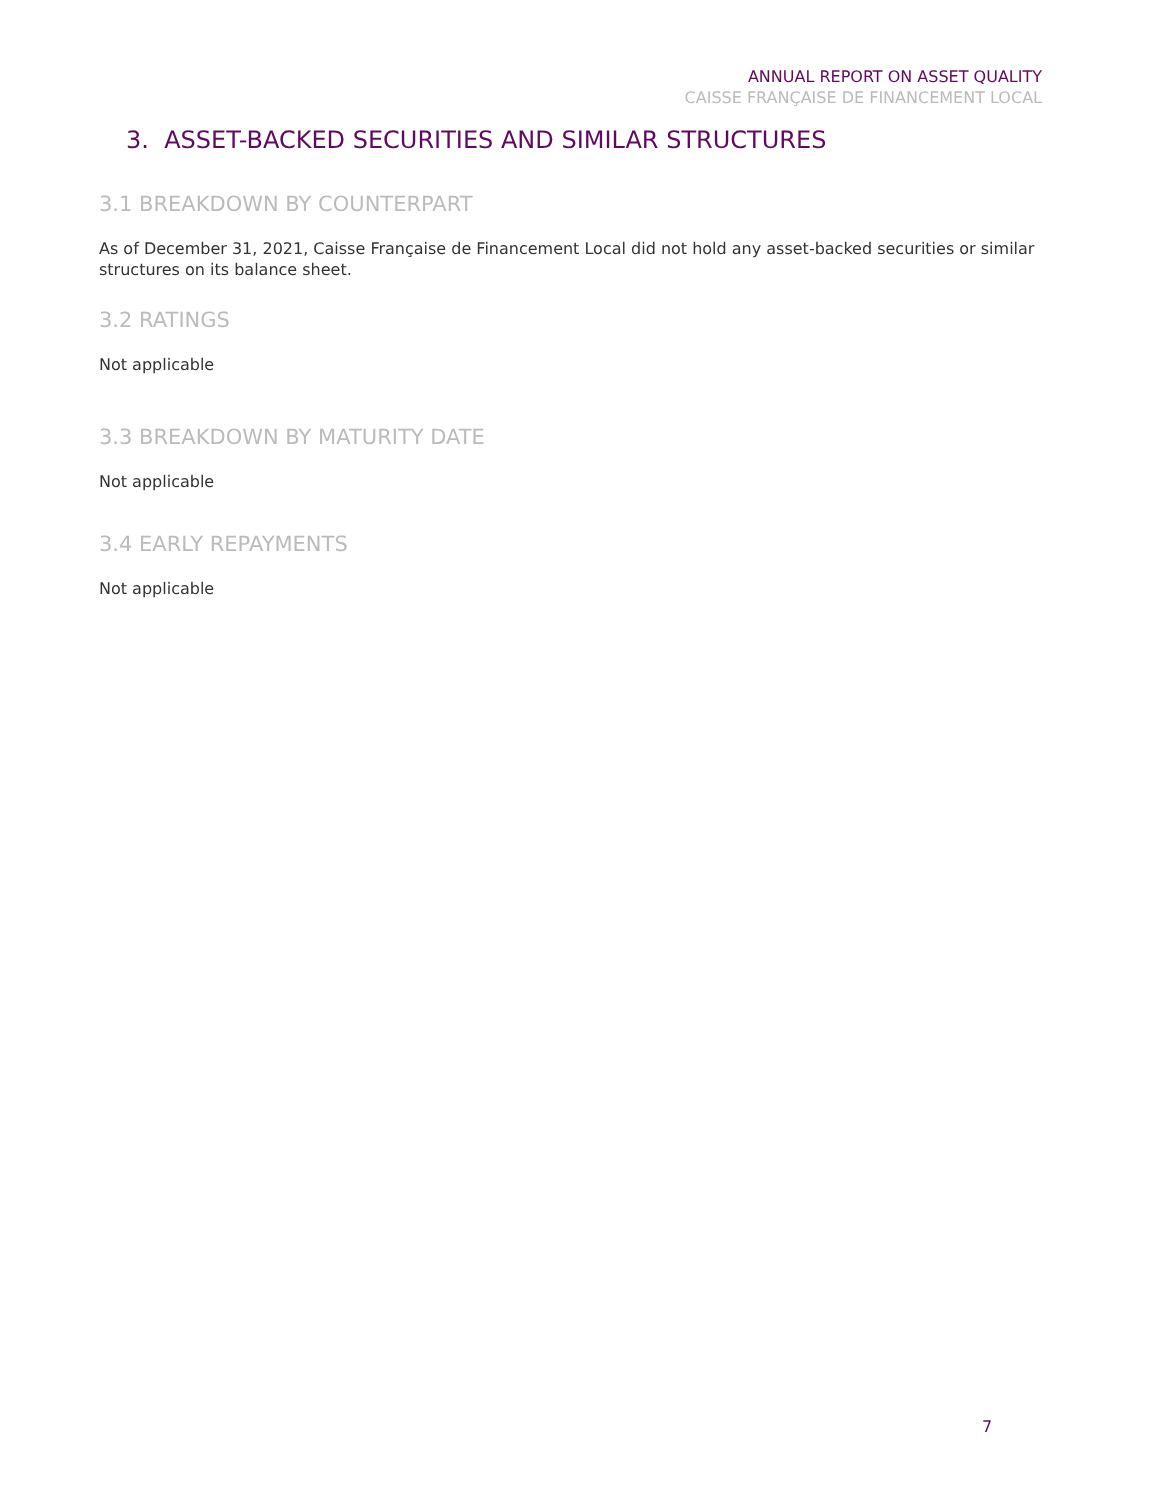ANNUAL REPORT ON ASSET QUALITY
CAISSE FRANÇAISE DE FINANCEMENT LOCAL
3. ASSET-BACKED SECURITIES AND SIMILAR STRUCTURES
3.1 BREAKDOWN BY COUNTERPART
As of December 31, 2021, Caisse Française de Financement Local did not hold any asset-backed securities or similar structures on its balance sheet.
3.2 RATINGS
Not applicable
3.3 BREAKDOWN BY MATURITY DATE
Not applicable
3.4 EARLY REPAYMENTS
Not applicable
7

***

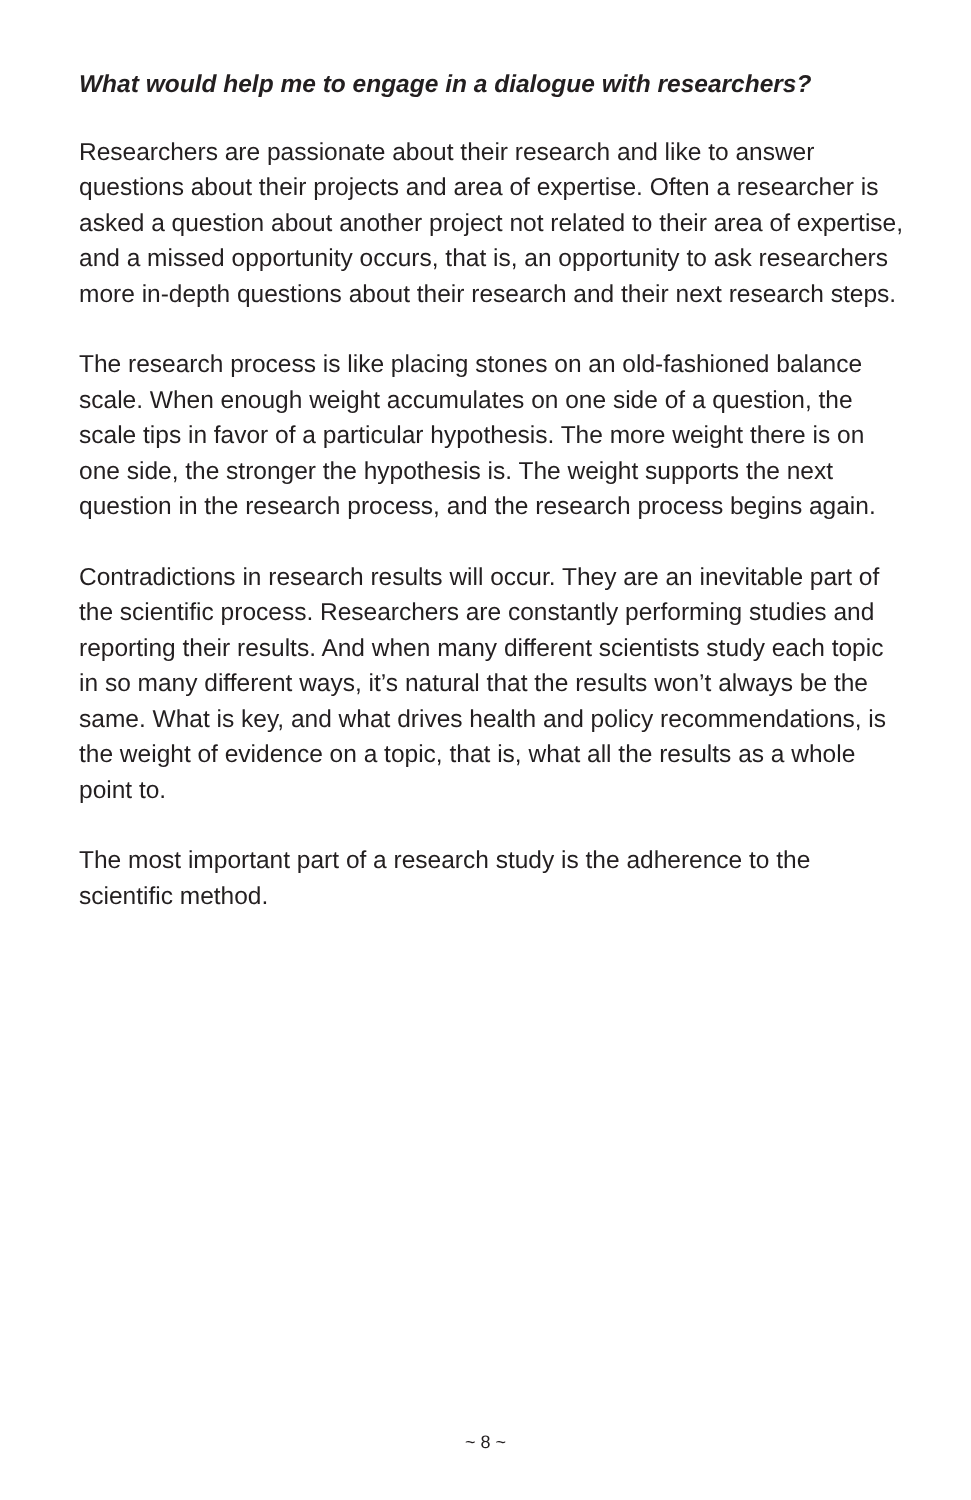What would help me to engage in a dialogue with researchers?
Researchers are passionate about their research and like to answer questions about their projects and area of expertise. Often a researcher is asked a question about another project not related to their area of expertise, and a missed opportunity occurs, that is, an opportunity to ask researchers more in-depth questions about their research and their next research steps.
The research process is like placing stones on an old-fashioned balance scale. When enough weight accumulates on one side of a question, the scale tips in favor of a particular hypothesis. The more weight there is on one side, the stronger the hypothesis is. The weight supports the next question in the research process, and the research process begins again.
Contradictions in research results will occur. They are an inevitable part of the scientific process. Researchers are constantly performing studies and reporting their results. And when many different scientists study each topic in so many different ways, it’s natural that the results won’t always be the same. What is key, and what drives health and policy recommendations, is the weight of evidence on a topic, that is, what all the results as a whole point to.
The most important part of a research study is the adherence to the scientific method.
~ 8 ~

***

**Instructions to follow**
Search the entries above for "BREAKDOWN". Show every line that has it.

**Exercise solution**
3.1 BREAKDOWN BY COUNTERPART
3.3 BREAKDOWN BY MATURITY DATE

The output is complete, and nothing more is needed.